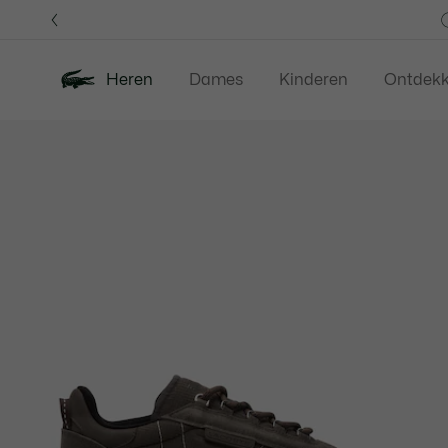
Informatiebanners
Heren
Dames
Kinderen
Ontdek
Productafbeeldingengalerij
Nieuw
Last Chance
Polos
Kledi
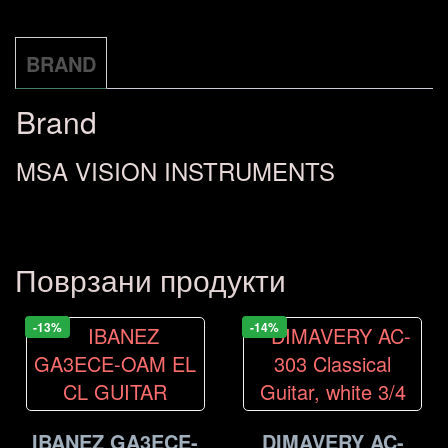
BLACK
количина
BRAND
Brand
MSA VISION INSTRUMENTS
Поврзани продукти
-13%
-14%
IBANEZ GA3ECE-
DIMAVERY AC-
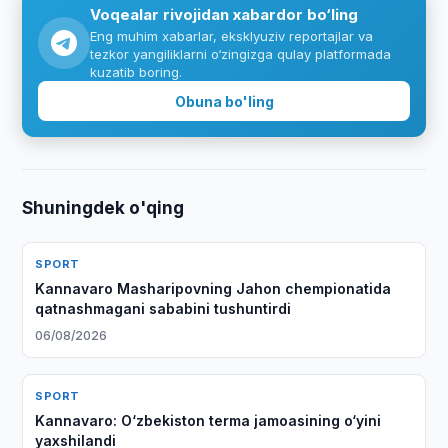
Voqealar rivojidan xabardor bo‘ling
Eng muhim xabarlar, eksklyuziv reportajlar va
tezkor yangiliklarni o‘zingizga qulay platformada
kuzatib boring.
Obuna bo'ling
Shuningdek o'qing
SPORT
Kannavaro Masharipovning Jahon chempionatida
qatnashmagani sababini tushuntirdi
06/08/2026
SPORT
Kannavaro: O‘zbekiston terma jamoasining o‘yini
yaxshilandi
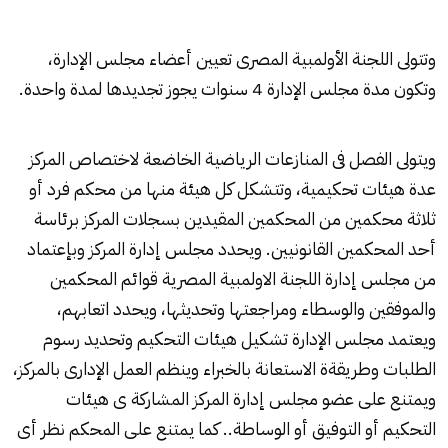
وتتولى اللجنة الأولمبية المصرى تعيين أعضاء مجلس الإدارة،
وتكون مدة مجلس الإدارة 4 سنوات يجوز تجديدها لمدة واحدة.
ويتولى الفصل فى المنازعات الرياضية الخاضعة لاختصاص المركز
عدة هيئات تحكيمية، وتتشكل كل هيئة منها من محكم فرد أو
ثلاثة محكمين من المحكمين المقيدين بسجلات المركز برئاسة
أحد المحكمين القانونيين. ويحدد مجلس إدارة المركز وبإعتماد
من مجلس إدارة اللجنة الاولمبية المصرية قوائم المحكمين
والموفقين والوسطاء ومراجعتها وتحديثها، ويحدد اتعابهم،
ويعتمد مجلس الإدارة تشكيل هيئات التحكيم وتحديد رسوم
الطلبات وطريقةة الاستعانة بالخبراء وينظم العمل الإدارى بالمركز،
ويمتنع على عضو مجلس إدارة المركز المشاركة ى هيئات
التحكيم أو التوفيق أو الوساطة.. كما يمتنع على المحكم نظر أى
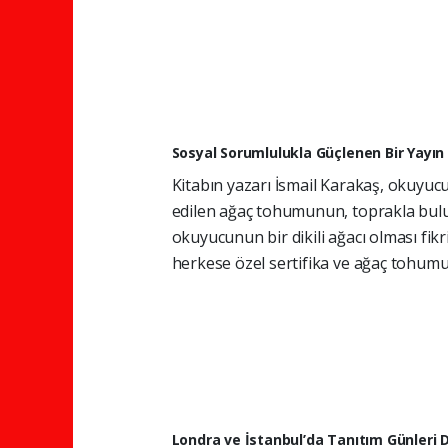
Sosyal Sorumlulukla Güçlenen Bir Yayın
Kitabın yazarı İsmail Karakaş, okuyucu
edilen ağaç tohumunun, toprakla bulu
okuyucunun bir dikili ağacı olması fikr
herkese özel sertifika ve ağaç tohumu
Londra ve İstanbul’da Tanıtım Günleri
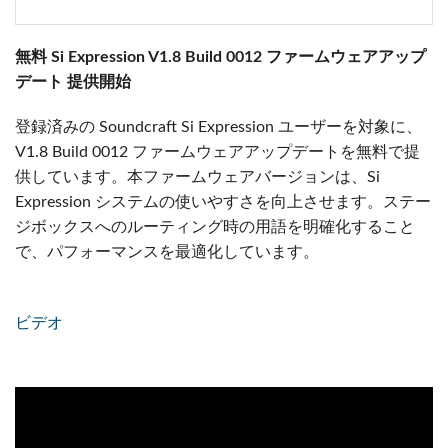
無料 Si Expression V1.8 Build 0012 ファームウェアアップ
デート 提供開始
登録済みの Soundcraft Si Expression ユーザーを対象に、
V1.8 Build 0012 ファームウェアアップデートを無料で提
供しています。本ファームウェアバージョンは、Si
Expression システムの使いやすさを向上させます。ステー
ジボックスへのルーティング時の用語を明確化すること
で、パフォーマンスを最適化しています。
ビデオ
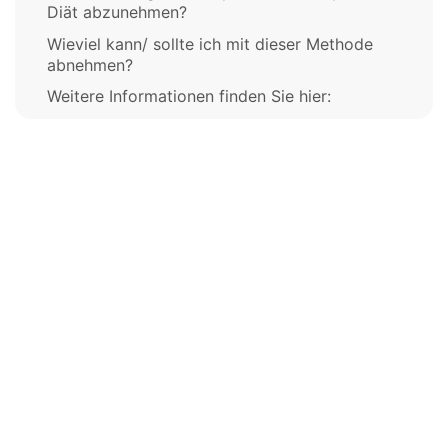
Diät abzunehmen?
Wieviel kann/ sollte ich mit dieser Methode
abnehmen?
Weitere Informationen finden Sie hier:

* JOB ITEM:
Copy out the text of all the records above, line for line and without any change. Leave the pictures out of your answer.

* SOLVED PROBLEM:
Informatiebanners
Heren
Dames
Kinderen
Ontdek
Productafbeeldingengalerij
Nieuw
Last Chance
Polos
Kledi
BLACK
количина
BRAND
Brand
MSA VISION INSTRUMENTS
Поврзани продукти
-13%
-14%
IBANEZ GA3ECE-
DIMAVERY AC-
Voqealar rivojidan xabardor bo‘ling
Eng muhim xabarlar, eksklyuziv reportajlar va
tezkor yangiliklarni o‘zingizga qulay platformada
kuzatib boring.
Obuna bo'ling
Shuningdek o'qing
SPORT
Kannavaro Masharipovning Jahon chempionatida
qatnashmagani sababini tushuntirdi
06/08/2026
SPORT
Kannavaro: O‘zbekiston terma jamoasining o‘yini
yaxshilandi
وتتولى اللجنة الأولمبية المصرى تعيين أعضاء مجلس الإدارة،
وتكون مدة مجلس الإدارة 4 سنوات يجوز تجديدها لمدة واحدة.
ويتولى الفصل فى المنازعات الرياضية الخاضعة لاختصاص المركز
عدة هيئات تحكيمية، وتتشكل كل هيئة منها من محكم فرد أو
ثلاثة محكمين من المحكمين المقيدين بسجلات المركز برئاسة
أحد المحكمين القانونيين. ويحدد مجلس إدارة المركز وبإعتماد
من مجلس إدارة اللجنة الاولمبية المصرية قوائم المحكمين
والموفقين والوسطاء ومراجعتها وتحديثها، ويحدد اتعابهم،
ويعتمد مجلس الإدارة تشكيل هيئات التحكيم وتحديد رسوم
الطلبات وطريقةة الاستعانة بالخبراء وينظم العمل الإدارى بالمركز،
ويمتنع على عضو مجلس إدارة المركز المشاركة ى هيئات
التحكيم أو التوفيق أو الوساطة.. كما يمتنع على المحكم نظر أى
Sosyal Sorumlulukla Güçlenen Bir Yayın
Kitabın yazarı İsmail Karakaş, okuyucu
edilen ağaç tohumunun, toprakla bulu
okuyucunun bir dikili ağacı olması fikr
herkese özel sertifika ve ağaç tohumu
Londra ve İstanbul’da Tanıtım Günleri
無料 Si Expression V1.8 Build 0012 ファームウェアアップ
デート 提供開始
登録済みの Soundcraft Si Expression ユーザーを対象に、
V1.8 Build 0012 ファームウェアアップデートを無料で提
供しています。本ファームウェアバージョンは、Si
Expression システムの使いやすさを向上させます。ステー
ジボックスへのルーティング時の用語を明確化すること
で、パフォーマンスを最適化しています。
ビデオ
Diät abzunehmen?
Wieviel kann/ sollte ich mit dieser Methode
abnehmen?
Weitere Informationen finden Sie hier:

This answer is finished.